Just the "--jobs --load-average" parallelizes multiple packages, and caps the load average so as not to swamp they given system. I've been using that for 2 years now on my AMD64x2 (since portage 1.9 I think). Everything else suggested seems to be about build system and world packages in the right order, and there are many solutions for that.

----------

## audiodef

My Phenom II x6 system doesn't take more than a few hours - if that - to emerge world, without any special tweaking. Did you emerge every package in Portage?   :Razz:   :Shocked: 

----------

## dwbowyer

Maybe he is like me... 26GB / is 57% full. and that with /home, /usr/portage, and /usr/share all on separate partitions.

I love my games.

----------

## costel78

 *Quote:*   

> Just the "--jobs --load-average" parallelizes multiple packages, and caps the load average so as not to swamp they given system. I've been using that for 2 years now on my AMD64x2 (since portage 1.9 I think). Everything else suggested seems to be about build system and world packages in the right order, and there are many solutions for that.

 

Well, it's seem that my dependencies list prevent a good parallelization - a long list of only one package at a time...  :Sad: 

I didn't recompile every package in the portage,   :Laughing:    but I use some , hmmm... not widely used.

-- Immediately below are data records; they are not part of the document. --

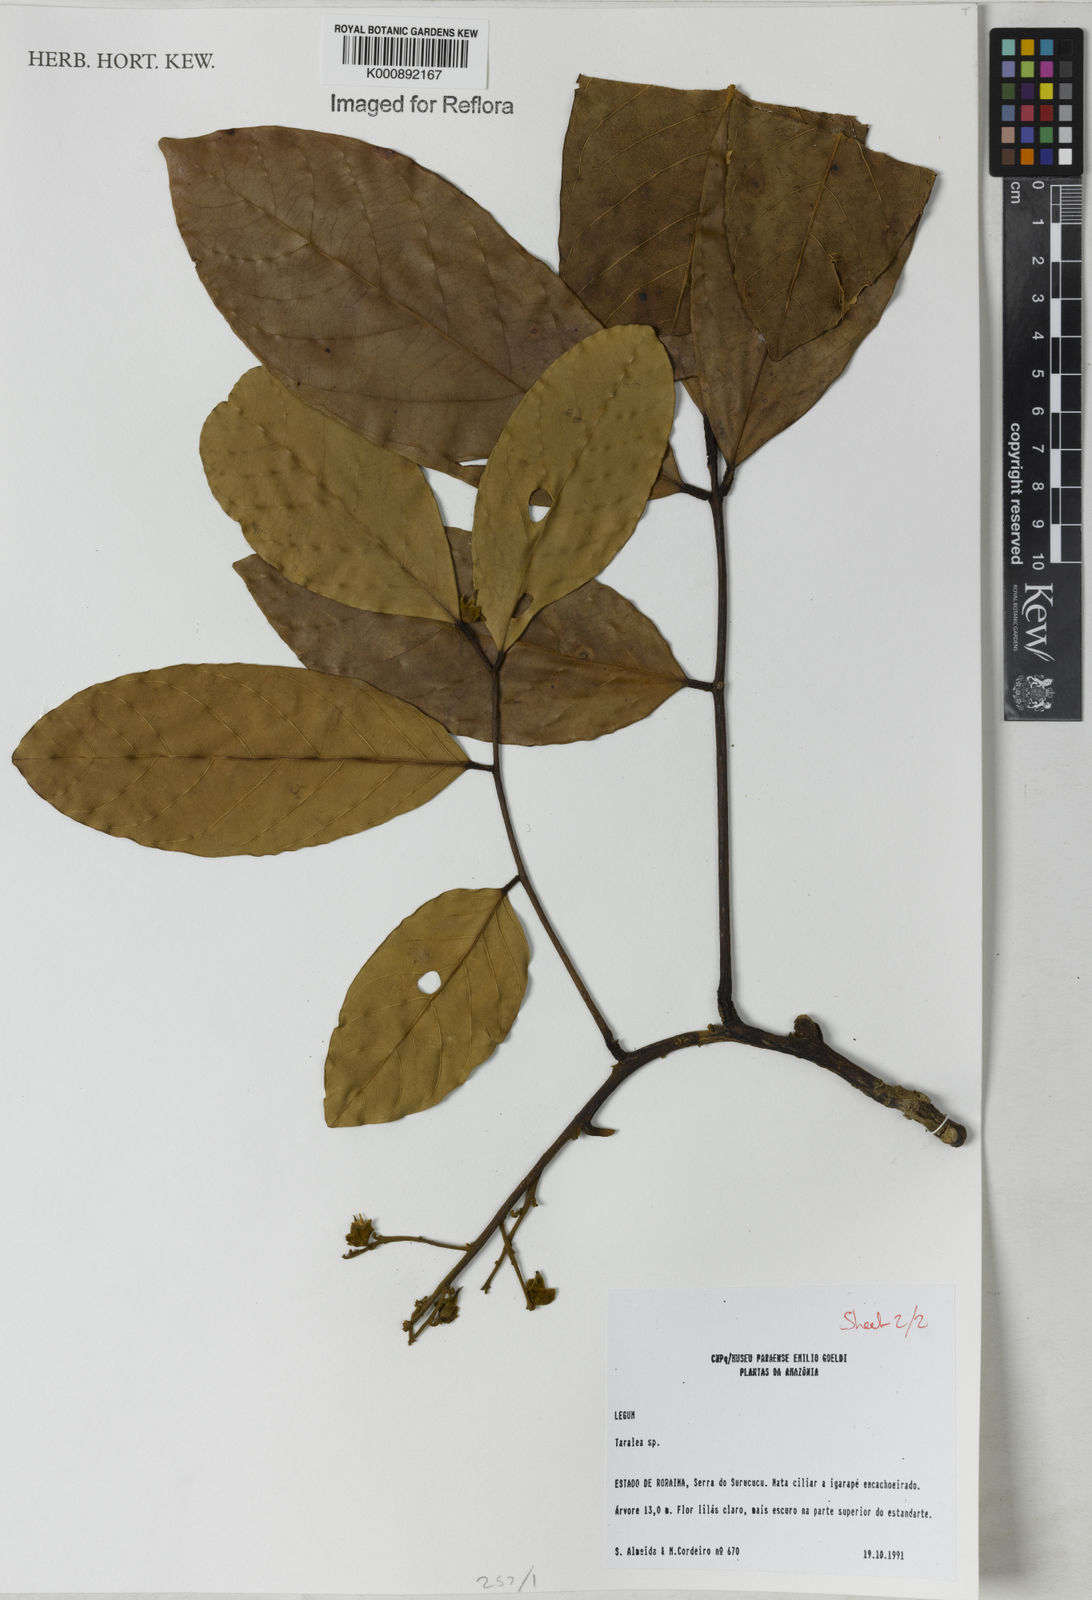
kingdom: Plantae
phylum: Tracheophyta
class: Magnoliopsida
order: Fabales
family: Fabaceae
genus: Taralea
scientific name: Taralea
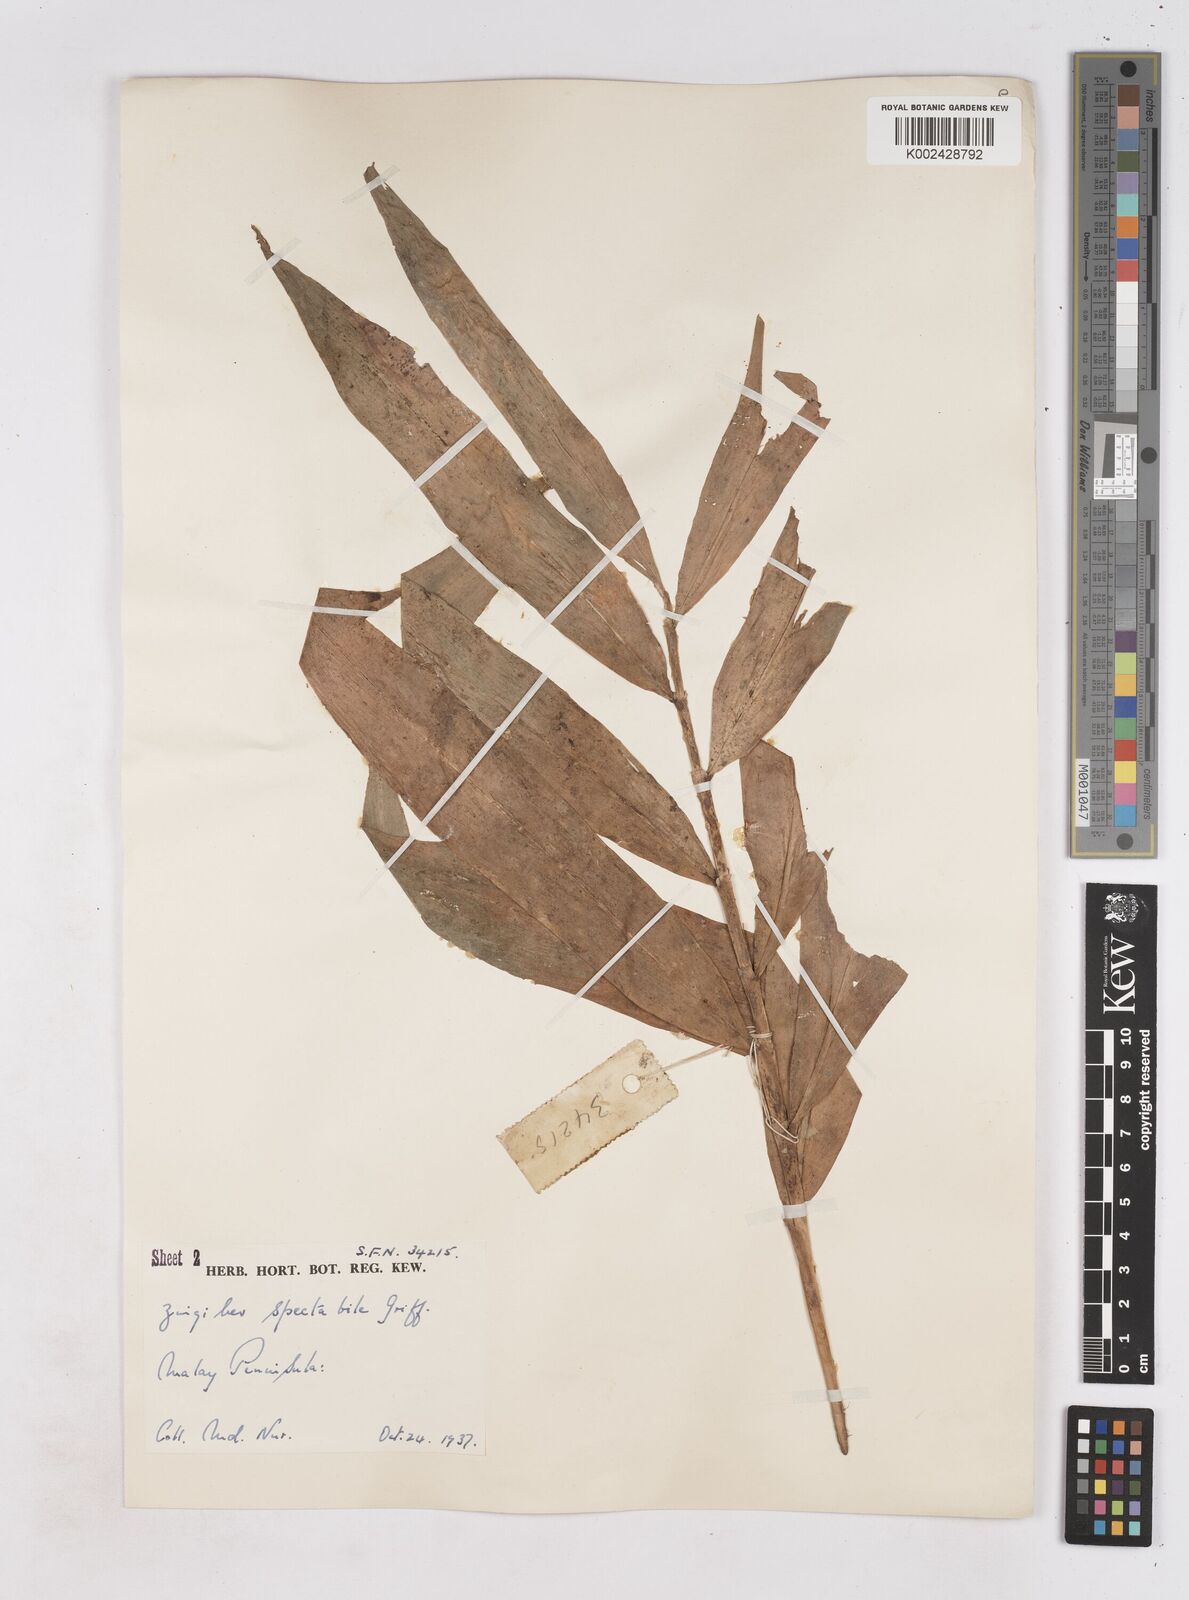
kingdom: Plantae
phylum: Tracheophyta
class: Liliopsida
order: Zingiberales
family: Zingiberaceae
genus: Zingiber
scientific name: Zingiber spectabile
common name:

I'm glad that it's only me with slow emerge -e @system @world. Particular situations, particular solutions   :Smile: 

----------

## Hypnos

 *costel78 wrote:*   

> Sometimes, as every Gentoo user, I have to do a full world recompile.

 

FWIW, I have used Gentoo since 2002, and never done a world recompile.  Even with the gcc-3.4 C++ ABI change, I just recompiled the C++ programs -- not very many, since I used GNOME at the time.

----------